(Records from a data source)
:::::
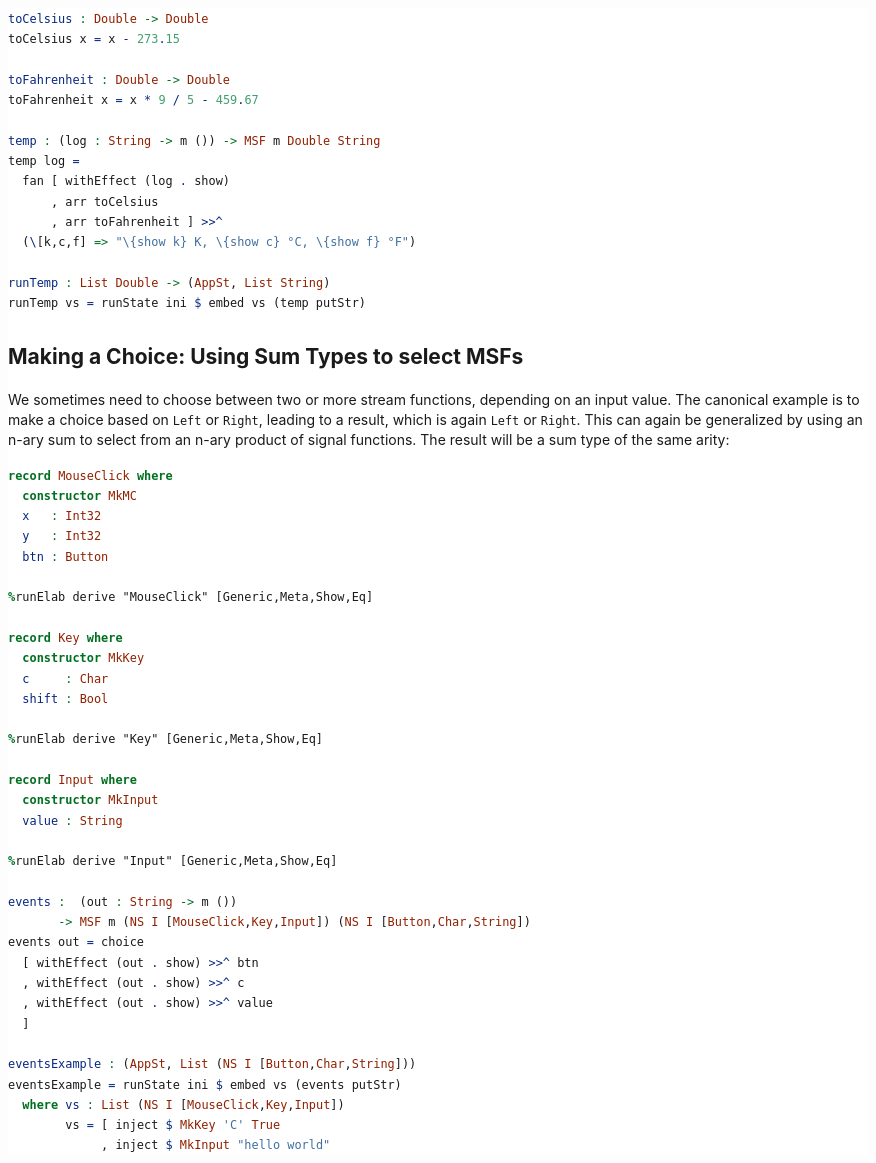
 ```idris
toCelsius : Double -> Double
toCelsius x = x - 273.15

toFahrenheit : Double -> Double
toFahrenheit x = x * 9 / 5 - 459.67

temp : (log : String -> m ()) -> MSF m Double String
temp log =
  fan [ withEffect (log . show)
      , arr toCelsius
      , arr toFahrenheit ] >>^
  (\[k,c,f] => "\{show k} K, \{show c} °C, \{show f} °F")

runTemp : List Double -> (AppSt, List String)
runTemp vs = runState ini $ embed vs (temp putStr)
```

## Making a Choice: Using Sum Types to select MSFs

We sometimes need to choose between two or more
stream functions, depending on an input value.
The canonical example is to make a choice based
on `Left` or `Right`, leading to a result, which
is again `Left` or `Right`. This can again be generalized
by using an n-ary sum to select from an n-ary product
of signal functions. The result will be a sum type
of the same arity:

```idris
record MouseClick where
  constructor MkMC
  x   : Int32
  y   : Int32
  btn : Button

%runElab derive "MouseClick" [Generic,Meta,Show,Eq]

record Key where
  constructor MkKey
  c     : Char
  shift : Bool

%runElab derive "Key" [Generic,Meta,Show,Eq]

record Input where
  constructor MkInput
  value : String

%runElab derive "Input" [Generic,Meta,Show,Eq]

events :  (out : String -> m ())
       -> MSF m (NS I [MouseClick,Key,Input]) (NS I [Button,Char,String])
events out = choice
  [ withEffect (out . show) >>^ btn
  , withEffect (out . show) >>^ c
  , withEffect (out . show) >>^ value
  ]

eventsExample : (AppSt, List (NS I [Button,Char,String]))
eventsExample = runState ini $ embed vs (events putStr)
  where vs : List (NS I [MouseClick,Key,Input])
        vs = [ inject $ MkKey 'C' True
             , inject $ MkInput "hello world"
```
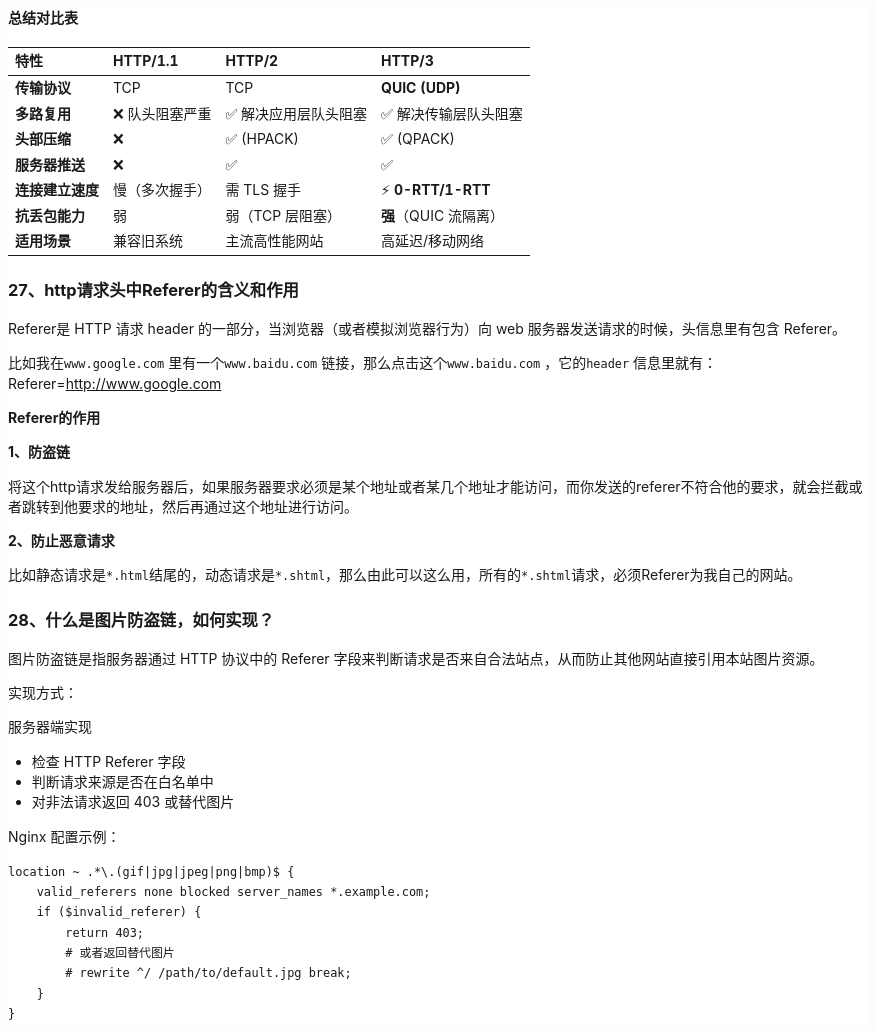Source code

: 

#### 总结对比表

| **特性**         | HTTP/1.1       | HTTP/2               | HTTP/3                |
| :--------------- | :------------- | :------------------- | :-------------------- |
| **传输协议**     | TCP            | TCP                  | **QUIC (UDP)**        |
| **多路复用**     | ❌ 队头阻塞严重 | ✅ 解决应用层队头阻塞 | ✅ 解决传输层队头阻塞  |
| **头部压缩**     | ❌              | ✅ (HPACK)            | ✅ (QPACK)             |
| **服务器推送**   | ❌              | ✅                    | ✅                     |
| **连接建立速度** | 慢（多次握手） | 需 TLS 握手          | ⚡ **0-RTT/1-RTT**     |
| **抗丢包能力**   | 弱             | 弱（TCP 层阻塞）     | **强**（QUIC 流隔离） |
| **适用场景**     | 兼容旧系统     | 主流高性能网站       | 高延迟/移动网络       |



### 27、http请求头中Referer的含义和作用

Referer是 HTTP 请求 header 的一部分，当浏览器（或者模拟浏览器行为）向 web  服务器发送请求的时候，头信息里有包含 Referer。

比如我在`www.google.com` 里有一个`www.baidu.com` 链接，那么点击这个`www.baidu.com` ，它的`header` 信息里就有：Referer=http://www.google.com

**Referer的作用**

**1、防盗链**

将这个http请求发给服务器后，如果服务器要求必须是某个地址或者某几个地址才能访问，而你发送的referer不符合他的要求，就会拦截或者跳转到他要求的地址，然后再通过这个地址进行访问。

**2、防止恶意请求**

比如静态请求是`*.html`结尾的，动态请求是`*.shtml`，那么由此可以这么用，所有的`*.shtml`请求，必须Referer为我自己的网站。



### 28、什么是图片防盗链，如何实现？

图片防盗链是指服务器通过 HTTP 协议中的 Referer 字段来判断请求是否来自合法站点，从而防止其他网站直接引用本站图片资源。

实现方式：

服务器端实现

- 检查 HTTP Referer 字段
- 判断请求来源是否在白名单中
- 对非法请求返回 403 或替代图片

Nginx 配置示例：

```nginx
location ~ .*\.(gif|jpg|jpeg|png|bmp)$ {
    valid_referers none blocked server_names *.example.com;
    if ($invalid_referer) {
        return 403;
        # 或者返回替代图片
        # rewrite ^/ /path/to/default.jpg break;
    }
}
```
:::::
To do: The lines of the records that contain the string "Right" should be located and copied.

Solution to this task:
on `Left` or `Right`, leading to a result, which
is again `Left` or `Right`. This can again be generalized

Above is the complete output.